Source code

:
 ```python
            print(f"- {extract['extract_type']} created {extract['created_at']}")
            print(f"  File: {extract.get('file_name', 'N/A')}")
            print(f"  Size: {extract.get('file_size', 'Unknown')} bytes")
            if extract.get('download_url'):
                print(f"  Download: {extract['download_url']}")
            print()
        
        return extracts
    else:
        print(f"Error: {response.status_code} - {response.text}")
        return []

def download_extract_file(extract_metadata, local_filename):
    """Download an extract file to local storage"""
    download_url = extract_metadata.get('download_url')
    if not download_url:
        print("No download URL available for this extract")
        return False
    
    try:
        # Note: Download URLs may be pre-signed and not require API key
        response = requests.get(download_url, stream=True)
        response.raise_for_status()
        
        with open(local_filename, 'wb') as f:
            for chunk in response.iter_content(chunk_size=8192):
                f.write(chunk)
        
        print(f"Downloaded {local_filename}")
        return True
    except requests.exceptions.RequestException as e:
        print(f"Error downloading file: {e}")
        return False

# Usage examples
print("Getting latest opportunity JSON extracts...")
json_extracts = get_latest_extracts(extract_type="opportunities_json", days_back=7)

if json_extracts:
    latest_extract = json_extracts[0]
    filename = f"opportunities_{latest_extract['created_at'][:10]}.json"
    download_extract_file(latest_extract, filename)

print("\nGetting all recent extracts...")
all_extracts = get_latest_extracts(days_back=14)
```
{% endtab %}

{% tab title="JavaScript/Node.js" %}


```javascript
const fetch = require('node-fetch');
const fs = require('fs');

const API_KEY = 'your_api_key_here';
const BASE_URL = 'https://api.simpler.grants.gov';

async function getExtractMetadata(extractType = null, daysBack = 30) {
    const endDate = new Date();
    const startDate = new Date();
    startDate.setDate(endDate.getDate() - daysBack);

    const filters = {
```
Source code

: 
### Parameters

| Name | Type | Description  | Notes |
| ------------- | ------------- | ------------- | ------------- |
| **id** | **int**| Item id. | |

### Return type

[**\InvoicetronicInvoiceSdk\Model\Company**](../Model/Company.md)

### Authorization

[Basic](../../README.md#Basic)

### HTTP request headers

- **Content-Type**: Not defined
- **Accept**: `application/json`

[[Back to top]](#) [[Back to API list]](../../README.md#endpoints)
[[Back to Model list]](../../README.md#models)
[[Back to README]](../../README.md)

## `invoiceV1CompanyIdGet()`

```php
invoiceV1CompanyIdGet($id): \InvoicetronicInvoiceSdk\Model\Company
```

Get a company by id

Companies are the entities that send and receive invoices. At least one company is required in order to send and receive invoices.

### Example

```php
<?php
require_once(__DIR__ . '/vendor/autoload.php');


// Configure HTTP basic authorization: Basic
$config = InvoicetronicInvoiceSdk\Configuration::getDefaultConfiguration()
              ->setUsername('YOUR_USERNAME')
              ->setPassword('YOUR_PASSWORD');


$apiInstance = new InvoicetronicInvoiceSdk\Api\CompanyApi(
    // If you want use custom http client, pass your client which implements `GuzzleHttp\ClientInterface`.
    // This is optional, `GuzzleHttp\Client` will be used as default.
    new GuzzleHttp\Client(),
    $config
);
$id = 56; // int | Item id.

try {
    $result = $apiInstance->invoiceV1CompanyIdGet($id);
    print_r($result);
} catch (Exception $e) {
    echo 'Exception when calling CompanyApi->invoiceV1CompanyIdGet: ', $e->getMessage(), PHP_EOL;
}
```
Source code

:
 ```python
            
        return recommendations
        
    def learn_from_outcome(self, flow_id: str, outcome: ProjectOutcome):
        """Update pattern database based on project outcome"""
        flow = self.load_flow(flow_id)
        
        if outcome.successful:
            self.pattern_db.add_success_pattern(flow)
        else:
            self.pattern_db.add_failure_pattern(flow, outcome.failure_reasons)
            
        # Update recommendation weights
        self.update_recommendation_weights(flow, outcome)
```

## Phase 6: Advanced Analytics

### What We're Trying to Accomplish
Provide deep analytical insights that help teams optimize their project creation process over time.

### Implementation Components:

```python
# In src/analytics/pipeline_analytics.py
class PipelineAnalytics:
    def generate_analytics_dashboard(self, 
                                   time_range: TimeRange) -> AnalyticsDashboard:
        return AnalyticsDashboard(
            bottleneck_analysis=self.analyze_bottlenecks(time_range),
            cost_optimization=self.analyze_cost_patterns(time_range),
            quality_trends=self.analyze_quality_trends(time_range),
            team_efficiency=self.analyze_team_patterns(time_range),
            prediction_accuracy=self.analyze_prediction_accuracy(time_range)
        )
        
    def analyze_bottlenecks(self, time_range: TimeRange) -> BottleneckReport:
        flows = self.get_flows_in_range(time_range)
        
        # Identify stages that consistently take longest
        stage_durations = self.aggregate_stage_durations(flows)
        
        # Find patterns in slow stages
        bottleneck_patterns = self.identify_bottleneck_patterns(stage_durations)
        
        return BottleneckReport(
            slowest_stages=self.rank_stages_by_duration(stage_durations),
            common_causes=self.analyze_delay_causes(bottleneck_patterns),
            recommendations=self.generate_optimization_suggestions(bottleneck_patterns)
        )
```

Goal of the exercise
Repeat the entries exactly, all of them.

Result of the task
Source code

:
 ```python
            print(f"- {extract['extract_type']} created {extract['created_at']}")
            print(f"  File: {extract.get('file_name', 'N/A')}")
            print(f"  Size: {extract.get('file_size', 'Unknown')} bytes")
            if extract.get('download_url'):
                print(f"  Download: {extract['download_url']}")
            print()
        
        return extracts
    else:
        print(f"Error: {response.status_code} - {response.text}")
        return []

def download_extract_file(extract_metadata, local_filename):
    """Download an extract file to local storage"""
    download_url = extract_metadata.get('download_url')
    if not download_url:
        print("No download URL available for this extract")
        return False
    
    try:
        # Note: Download URLs may be pre-signed and not require API key
        response = requests.get(download_url, stream=True)
        response.raise_for_status()
        
        with open(local_filename, 'wb') as f:
            for chunk in response.iter_content(chunk_size=8192):
                f.write(chunk)
        
        print(f"Downloaded {local_filename}")
        return True
    except requests.exceptions.RequestException as e:
        print(f"Error downloading file: {e}")
        return False

# Usage examples
print("Getting latest opportunity JSON extracts...")
json_extracts = get_latest_extracts(extract_type="opportunities_json", days_back=7)

if json_extracts:
    latest_extract = json_extracts[0]
    filename = f"opportunities_{latest_extract['created_at'][:10]}.json"
    download_extract_file(latest_extract, filename)

print("\nGetting all recent extracts...")
all_extracts = get_latest_extracts(days_back=14)
```
{% endtab %}

{% tab title="JavaScript/Node.js" %}


```javascript
const fetch = require('node-fetch');
const fs = require('fs');

const API_KEY = 'your_api_key_here';
const BASE_URL = 'https://api.simpler.grants.gov';

async function getExtractMetadata(extractType = null, daysBack = 30) {
    const endDate = new Date();
    const startDate = new Date();
    startDate.setDate(endDate.getDate() - daysBack);

    const filters = {
```
Source code

: 
### Parameters

| Name | Type | Description  | Notes |
| ------------- | ------------- | ------------- | ------------- |
| **id** | **int**| Item id. | |

### Return type

[**\InvoicetronicInvoiceSdk\Model\Company**](../Model/Company.md)

### Authorization

[Basic](../../README.md#Basic)

### HTTP request headers

- **Content-Type**: Not defined
- **Accept**: `application/json`

[[Back to top]](#) [[Back to API list]](../../README.md#endpoints)
[[Back to Model list]](../../README.md#models)
[[Back to README]](../../README.md)

## `invoiceV1CompanyIdGet()`

```php
invoiceV1CompanyIdGet($id): \InvoicetronicInvoiceSdk\Model\Company
```

Get a company by id

Companies are the entities that send and receive invoices. At least one company is required in order to send and receive invoices.

### Example

```php
<?php
require_once(__DIR__ . '/vendor/autoload.php');


// Configure HTTP basic authorization: Basic
$config = InvoicetronicInvoiceSdk\Configuration::getDefaultConfiguration()
              ->setUsername('YOUR_USERNAME')
              ->setPassword('YOUR_PASSWORD');


$apiInstance = new InvoicetronicInvoiceSdk\Api\CompanyApi(
    // If you want use custom http client, pass your client which implements `GuzzleHttp\ClientInterface`.
    // This is optional, `GuzzleHttp\Client` will be used as default.
    new GuzzleHttp\Client(),
    $config
);
$id = 56; // int | Item id.

try {
    $result = $apiInstance->invoiceV1CompanyIdGet($id);
    print_r($result);
} catch (Exception $e) {
    echo 'Exception when calling CompanyApi->invoiceV1CompanyIdGet: ', $e->getMessage(), PHP_EOL;
}
```
Source code

:
 ```python
            
        return recommendations
        
    def learn_from_outcome(self, flow_id: str, outcome: ProjectOutcome):
        """Update pattern database based on project outcome"""
        flow = self.load_flow(flow_id)
        
        if outcome.successful:
            self.pattern_db.add_success_pattern(flow)
        else:
            self.pattern_db.add_failure_pattern(flow, outcome.failure_reasons)
            
        # Update recommendation weights
        self.update_recommendation_weights(flow, outcome)
```

## Phase 6: Advanced Analytics

### What We're Trying to Accomplish
Provide deep analytical insights that help teams optimize their project creation process over time.

### Implementation Components:

```python
# In src/analytics/pipeline_analytics.py
class PipelineAnalytics:
    def generate_analytics_dashboard(self, 
                                   time_range: TimeRange) -> AnalyticsDashboard:
        return AnalyticsDashboard(
            bottleneck_analysis=self.analyze_bottlenecks(time_range),
            cost_optimization=self.analyze_cost_patterns(time_range),
            quality_trends=self.analyze_quality_trends(time_range),
            team_efficiency=self.analyze_team_patterns(time_range),
            prediction_accuracy=self.analyze_prediction_accuracy(time_range)
        )
        
    def analyze_bottlenecks(self, time_range: TimeRange) -> BottleneckReport:
        flows = self.get_flows_in_range(time_range)
        
        # Identify stages that consistently take longest
        stage_durations = self.aggregate_stage_durations(flows)
        
        # Find patterns in slow stages
        bottleneck_patterns = self.identify_bottleneck_patterns(stage_durations)
        
        return BottleneckReport(
            slowest_stages=self.rank_stages_by_duration(stage_durations),
            common_causes=self.analyze_delay_causes(bottleneck_patterns),
            recommendations=self.generate_optimization_suggestions(bottleneck_patterns)
        )
```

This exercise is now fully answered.